**Your instructions**. Return, line for line, the part of the entries that opens with the line containing "This will be" and closes with the line containing "CHARTER BROKERAGE", including both of those lines, and leave the pictures out.

**Source material**.
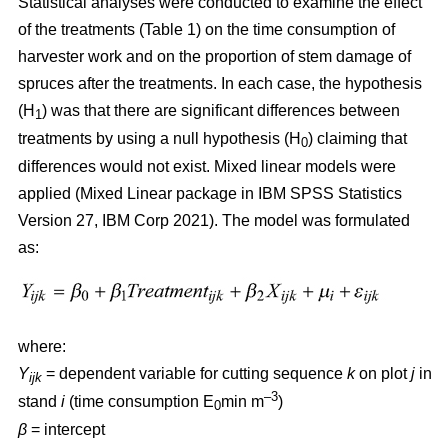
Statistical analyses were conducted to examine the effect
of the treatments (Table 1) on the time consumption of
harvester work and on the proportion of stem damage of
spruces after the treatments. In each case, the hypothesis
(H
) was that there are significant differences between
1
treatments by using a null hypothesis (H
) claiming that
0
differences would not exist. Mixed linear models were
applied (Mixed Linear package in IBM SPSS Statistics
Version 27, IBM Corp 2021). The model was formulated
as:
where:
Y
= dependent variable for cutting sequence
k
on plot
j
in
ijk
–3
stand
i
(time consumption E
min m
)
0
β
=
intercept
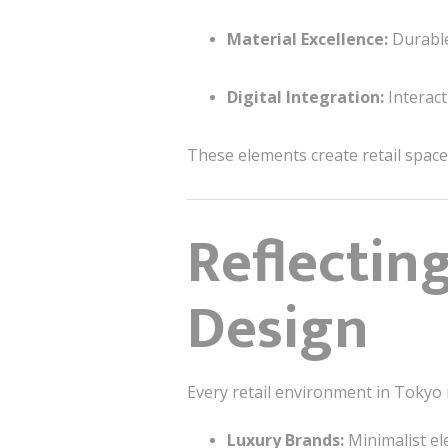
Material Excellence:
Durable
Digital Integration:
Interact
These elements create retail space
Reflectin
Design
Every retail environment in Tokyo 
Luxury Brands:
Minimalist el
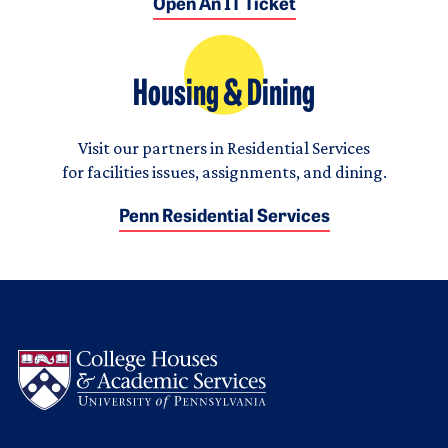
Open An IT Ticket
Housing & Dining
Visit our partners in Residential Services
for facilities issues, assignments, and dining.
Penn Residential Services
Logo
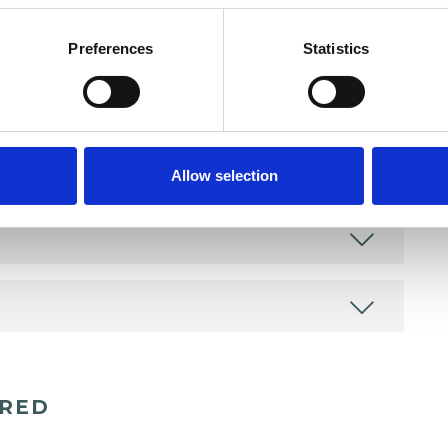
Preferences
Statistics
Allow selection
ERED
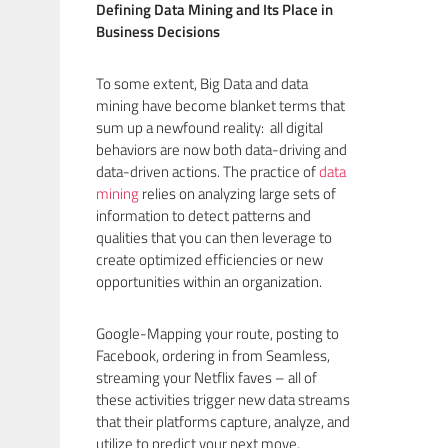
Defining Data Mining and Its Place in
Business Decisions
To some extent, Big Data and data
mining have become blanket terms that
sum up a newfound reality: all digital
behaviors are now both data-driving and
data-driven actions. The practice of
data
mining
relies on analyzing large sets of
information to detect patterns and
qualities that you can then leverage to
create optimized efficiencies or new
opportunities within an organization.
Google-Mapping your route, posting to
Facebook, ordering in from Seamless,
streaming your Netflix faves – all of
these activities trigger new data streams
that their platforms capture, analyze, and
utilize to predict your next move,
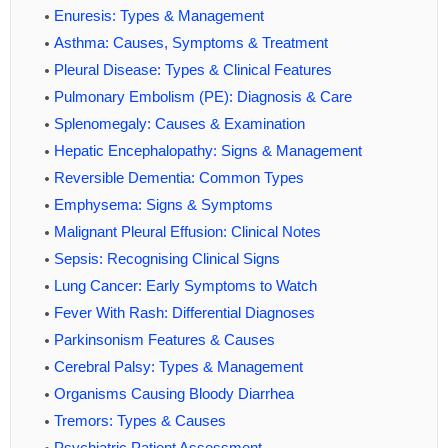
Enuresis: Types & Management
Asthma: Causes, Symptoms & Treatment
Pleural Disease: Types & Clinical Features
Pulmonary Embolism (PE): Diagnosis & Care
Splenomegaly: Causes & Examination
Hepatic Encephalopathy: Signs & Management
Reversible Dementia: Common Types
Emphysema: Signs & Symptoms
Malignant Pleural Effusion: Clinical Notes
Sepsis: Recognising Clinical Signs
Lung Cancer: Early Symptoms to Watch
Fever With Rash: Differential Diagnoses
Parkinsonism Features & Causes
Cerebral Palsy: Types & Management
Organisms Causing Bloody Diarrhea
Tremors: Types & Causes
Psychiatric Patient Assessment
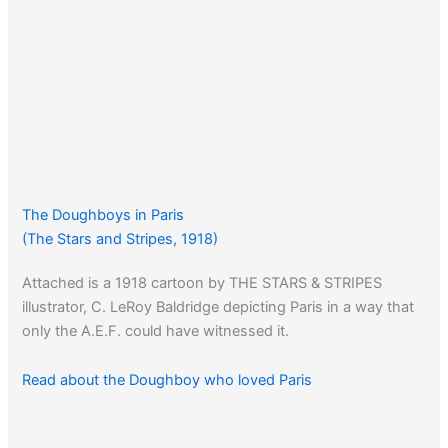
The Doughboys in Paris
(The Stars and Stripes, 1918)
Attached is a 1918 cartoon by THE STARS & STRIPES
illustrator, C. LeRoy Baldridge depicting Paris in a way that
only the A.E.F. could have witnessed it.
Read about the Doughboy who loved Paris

...

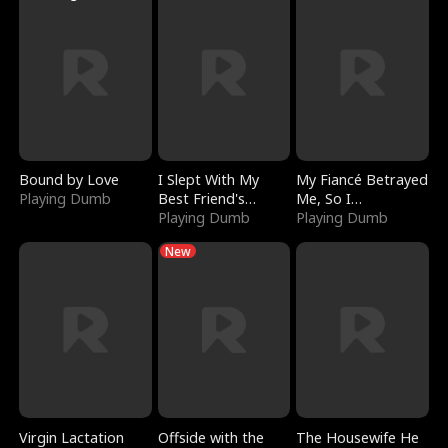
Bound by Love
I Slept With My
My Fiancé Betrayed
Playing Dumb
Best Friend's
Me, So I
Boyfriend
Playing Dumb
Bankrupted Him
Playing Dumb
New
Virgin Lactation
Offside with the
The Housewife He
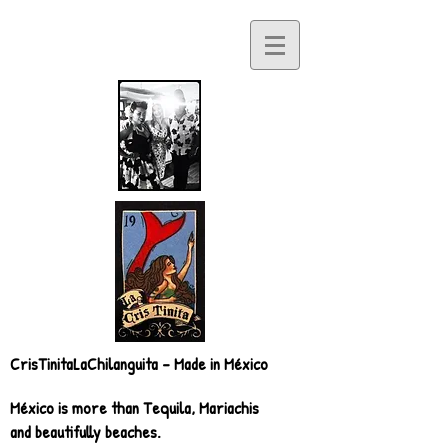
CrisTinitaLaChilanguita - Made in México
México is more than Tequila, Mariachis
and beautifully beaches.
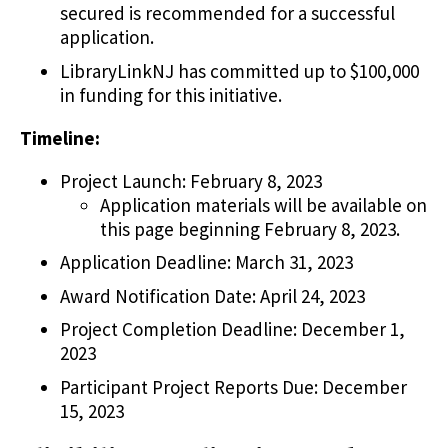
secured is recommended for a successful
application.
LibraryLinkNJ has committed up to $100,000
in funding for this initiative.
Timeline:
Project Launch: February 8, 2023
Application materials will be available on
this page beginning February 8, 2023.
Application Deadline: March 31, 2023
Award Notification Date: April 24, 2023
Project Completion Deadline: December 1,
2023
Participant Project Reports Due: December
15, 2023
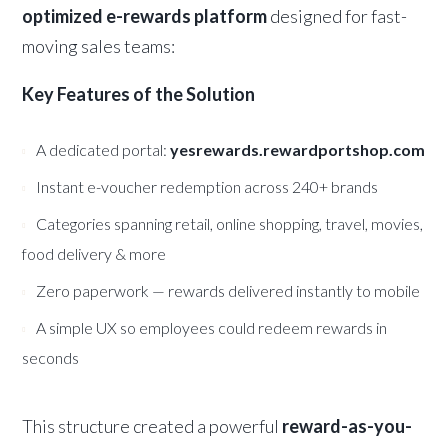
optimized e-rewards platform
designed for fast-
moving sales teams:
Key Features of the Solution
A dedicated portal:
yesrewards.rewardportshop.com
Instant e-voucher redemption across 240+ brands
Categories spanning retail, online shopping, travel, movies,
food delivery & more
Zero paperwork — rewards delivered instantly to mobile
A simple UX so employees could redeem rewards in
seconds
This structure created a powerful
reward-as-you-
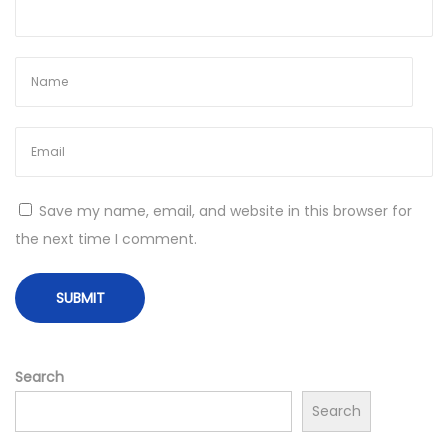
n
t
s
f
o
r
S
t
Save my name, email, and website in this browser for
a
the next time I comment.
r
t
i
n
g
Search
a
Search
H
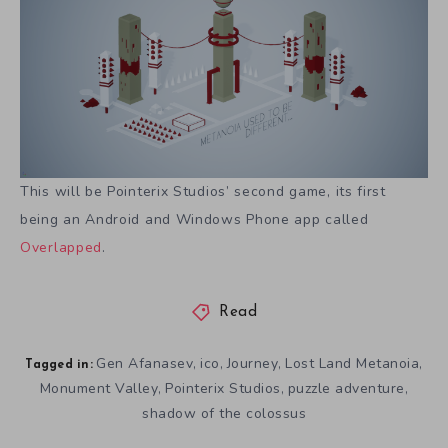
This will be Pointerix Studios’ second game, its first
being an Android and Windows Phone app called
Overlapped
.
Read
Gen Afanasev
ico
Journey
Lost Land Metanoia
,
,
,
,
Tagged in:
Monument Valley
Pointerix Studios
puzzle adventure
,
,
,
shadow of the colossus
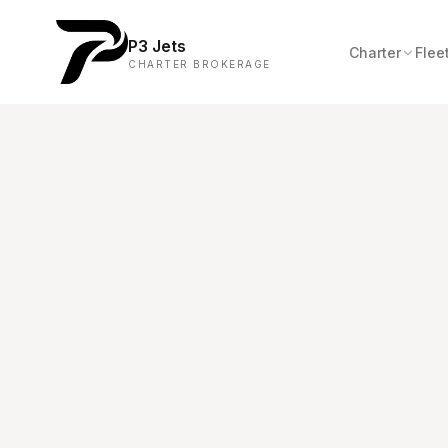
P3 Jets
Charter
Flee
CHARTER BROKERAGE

**Solution below**.
This will be Pointerix Studios’ second game, its first
being an Android and Windows Phone app called
Overlapped
.
Read
Gen Afanasev
ico
Journey
Lost Land Metanoia
,
,
,
,
Tagged in:
Monument Valley
Pointerix Studios
puzzle adventure
,
,
,
shadow of the colossus
P3 Jets
Charter
Flee
CHARTER BROKERAGE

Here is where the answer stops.